- **Task details**: Find every line below with the word "earlier" in it, and copy each one.
------------------------------
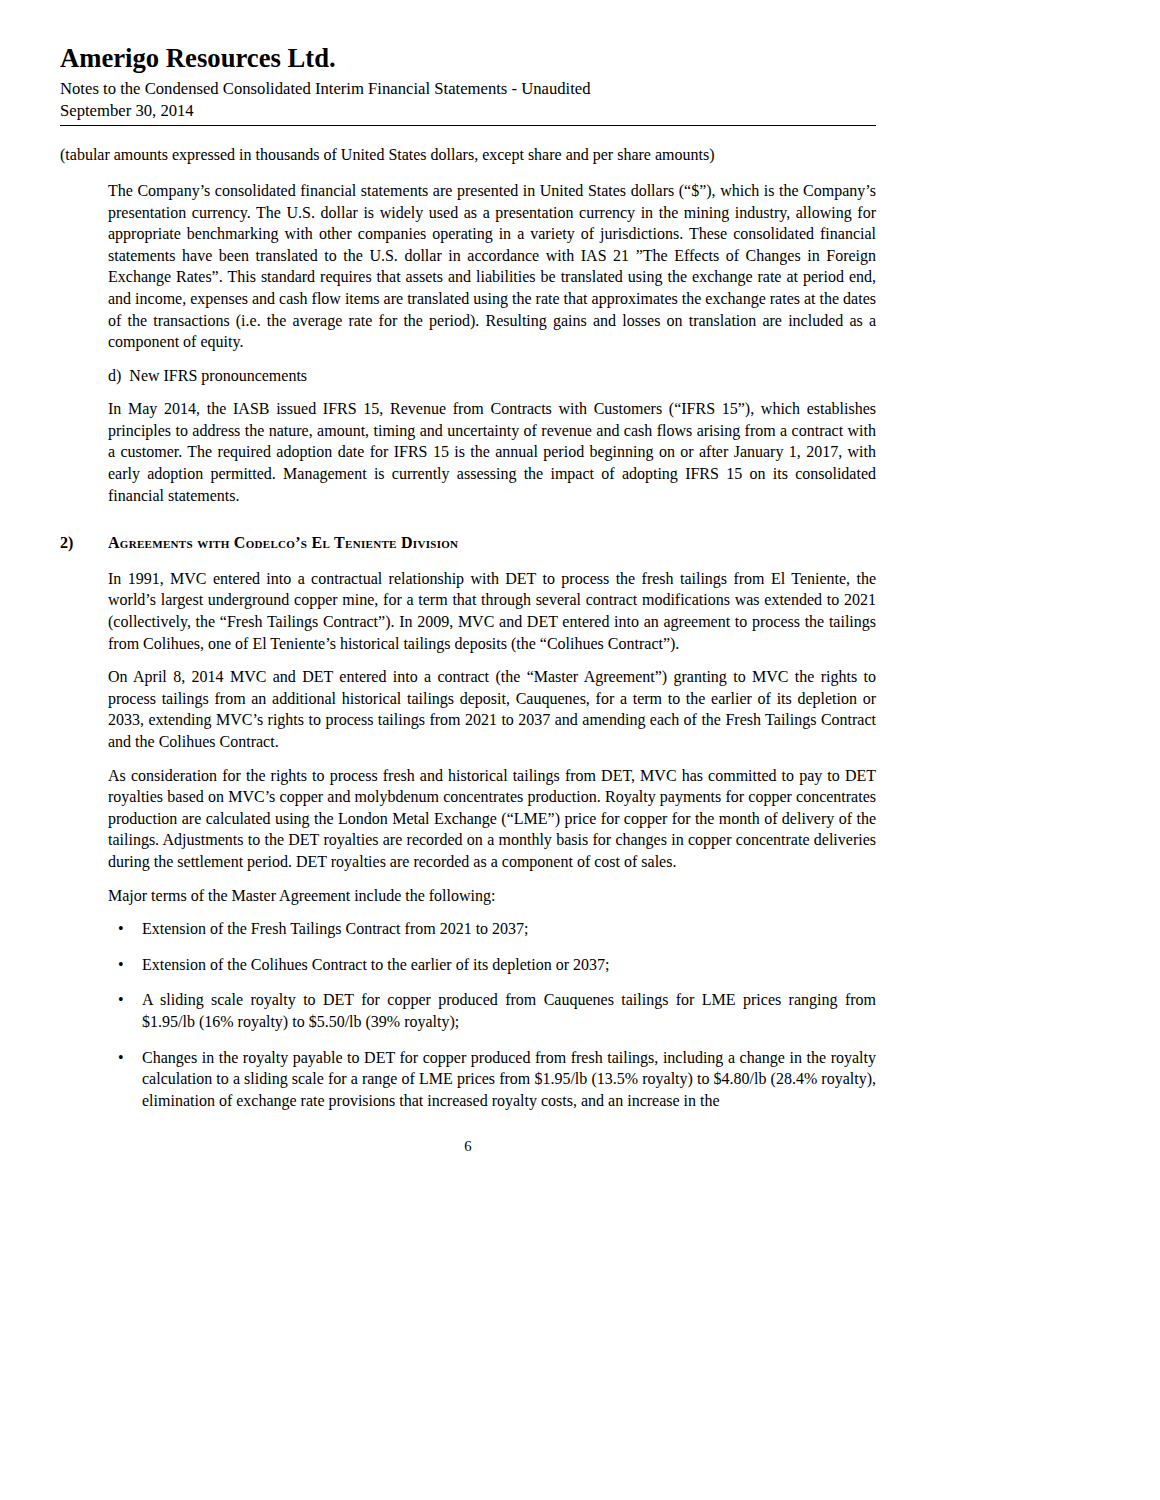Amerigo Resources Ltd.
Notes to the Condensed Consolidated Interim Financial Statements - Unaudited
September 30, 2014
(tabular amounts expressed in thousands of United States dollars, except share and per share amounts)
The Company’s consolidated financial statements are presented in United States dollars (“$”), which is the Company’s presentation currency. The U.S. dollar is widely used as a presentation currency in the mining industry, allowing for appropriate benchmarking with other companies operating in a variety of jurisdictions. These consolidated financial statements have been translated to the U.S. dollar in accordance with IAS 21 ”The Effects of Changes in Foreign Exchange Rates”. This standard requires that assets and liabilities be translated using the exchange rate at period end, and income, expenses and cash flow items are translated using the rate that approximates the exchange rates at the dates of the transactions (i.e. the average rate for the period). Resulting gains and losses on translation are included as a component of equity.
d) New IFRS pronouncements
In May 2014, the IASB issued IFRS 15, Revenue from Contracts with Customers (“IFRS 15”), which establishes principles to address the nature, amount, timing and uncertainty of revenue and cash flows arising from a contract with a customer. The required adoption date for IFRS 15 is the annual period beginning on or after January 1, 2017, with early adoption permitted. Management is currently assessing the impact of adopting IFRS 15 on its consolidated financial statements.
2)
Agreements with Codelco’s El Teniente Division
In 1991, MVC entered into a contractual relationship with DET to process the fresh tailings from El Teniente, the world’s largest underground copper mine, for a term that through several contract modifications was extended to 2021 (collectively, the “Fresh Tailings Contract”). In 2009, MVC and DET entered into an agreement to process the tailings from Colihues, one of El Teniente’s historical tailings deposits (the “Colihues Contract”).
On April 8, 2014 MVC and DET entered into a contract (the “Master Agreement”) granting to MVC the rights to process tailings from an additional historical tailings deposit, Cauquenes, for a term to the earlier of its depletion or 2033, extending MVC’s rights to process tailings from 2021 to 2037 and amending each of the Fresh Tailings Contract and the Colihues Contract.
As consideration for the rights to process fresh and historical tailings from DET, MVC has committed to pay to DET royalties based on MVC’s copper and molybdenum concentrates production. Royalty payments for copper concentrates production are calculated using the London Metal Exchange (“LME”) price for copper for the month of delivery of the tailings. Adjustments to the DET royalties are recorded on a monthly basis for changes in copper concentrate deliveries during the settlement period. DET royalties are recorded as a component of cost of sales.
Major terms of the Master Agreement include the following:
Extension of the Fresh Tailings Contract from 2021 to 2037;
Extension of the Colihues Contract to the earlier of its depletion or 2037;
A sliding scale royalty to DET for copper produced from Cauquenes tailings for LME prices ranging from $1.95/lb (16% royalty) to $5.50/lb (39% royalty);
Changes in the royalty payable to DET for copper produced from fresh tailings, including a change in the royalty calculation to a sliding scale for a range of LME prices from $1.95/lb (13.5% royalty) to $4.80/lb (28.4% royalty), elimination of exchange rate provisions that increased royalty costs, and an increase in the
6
------------------------------
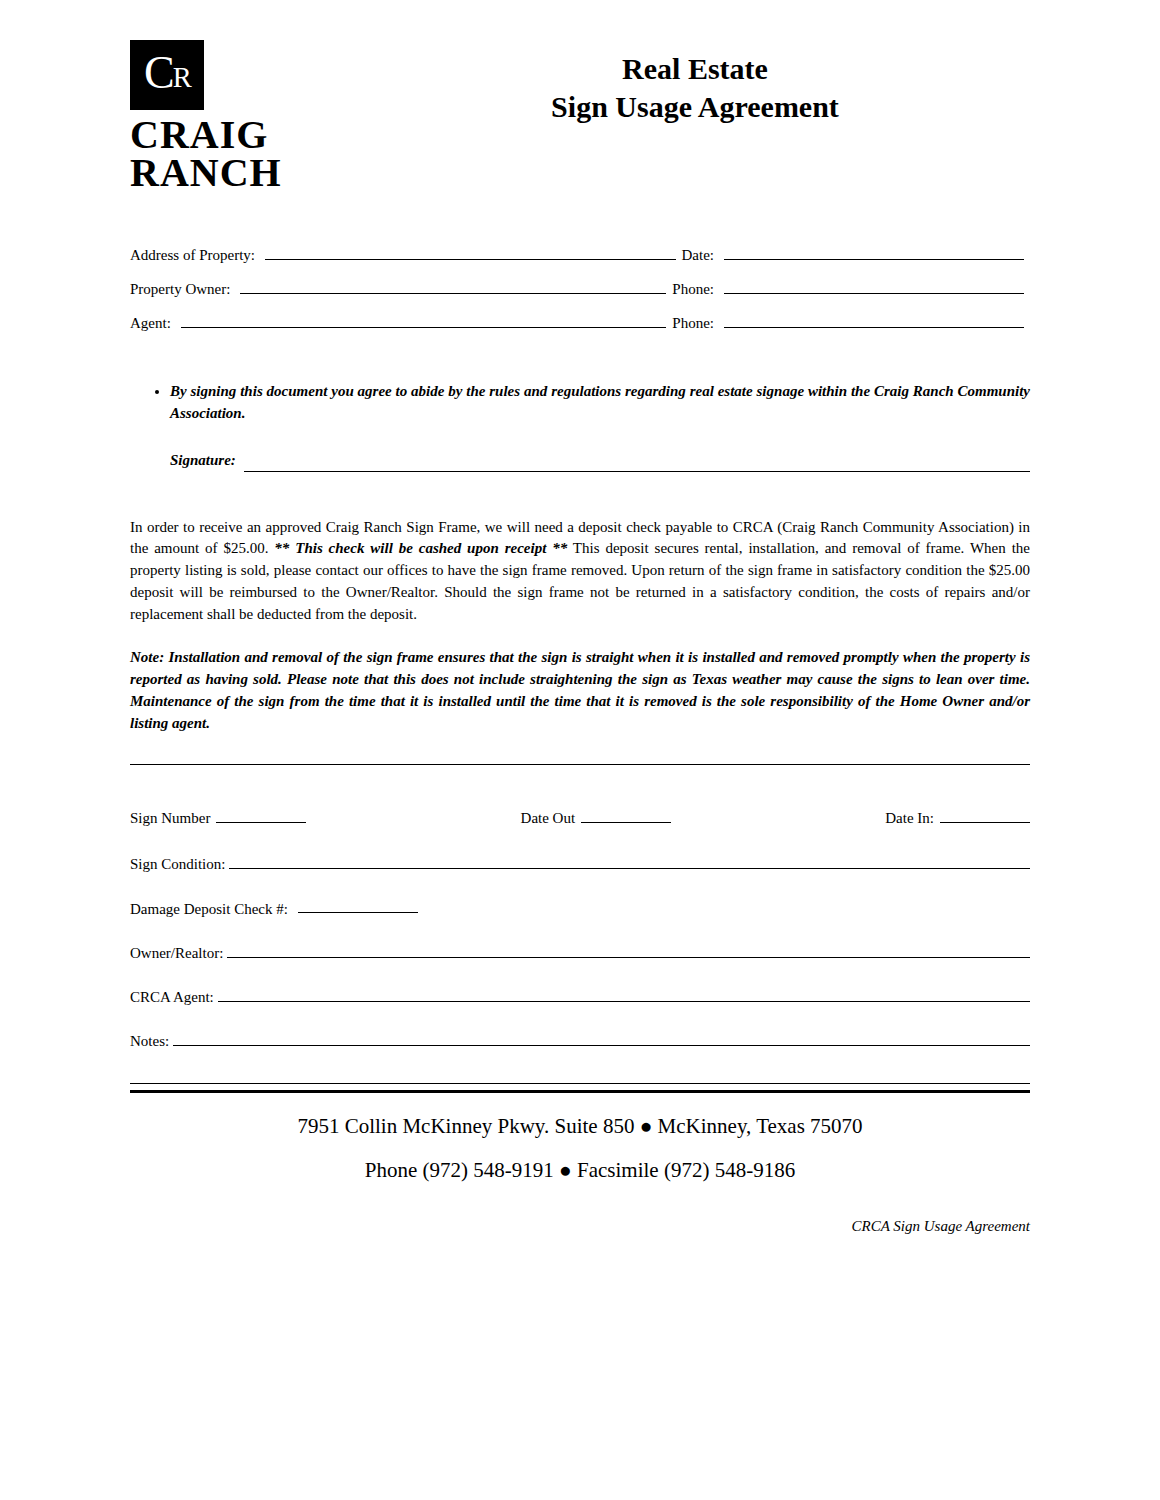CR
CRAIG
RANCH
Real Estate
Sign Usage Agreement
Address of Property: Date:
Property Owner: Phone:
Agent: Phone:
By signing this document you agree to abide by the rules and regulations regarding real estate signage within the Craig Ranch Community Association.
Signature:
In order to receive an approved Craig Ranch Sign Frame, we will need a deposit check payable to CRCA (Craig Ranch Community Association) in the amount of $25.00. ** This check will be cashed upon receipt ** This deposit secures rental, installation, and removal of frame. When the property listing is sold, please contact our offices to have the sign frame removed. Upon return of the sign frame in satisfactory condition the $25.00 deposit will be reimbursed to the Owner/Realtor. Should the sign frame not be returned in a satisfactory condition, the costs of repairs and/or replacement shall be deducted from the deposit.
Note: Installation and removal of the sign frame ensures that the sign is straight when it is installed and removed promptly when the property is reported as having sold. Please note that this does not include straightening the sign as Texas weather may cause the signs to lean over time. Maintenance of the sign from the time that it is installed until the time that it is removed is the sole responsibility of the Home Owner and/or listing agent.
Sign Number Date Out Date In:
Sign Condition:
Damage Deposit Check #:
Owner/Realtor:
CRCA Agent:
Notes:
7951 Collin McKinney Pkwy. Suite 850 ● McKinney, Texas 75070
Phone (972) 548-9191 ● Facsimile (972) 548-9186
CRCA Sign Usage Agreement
------------------------------
- **Solution for this exercise**:
On April 8, 2014 MVC and DET entered into a contract (the “Master Agreement”) granting to MVC the rights to process tailings from an additional historical tailings deposit, Cauquenes, for a term to the earlier of its depletion or 2033, extending MVC’s rights to process tailings from 2021 to 2037 and amending each of the Fresh Tailings Contract and the Colihues Contract.
Extension of the Colihues Contract to the earlier of its depletion or 2037;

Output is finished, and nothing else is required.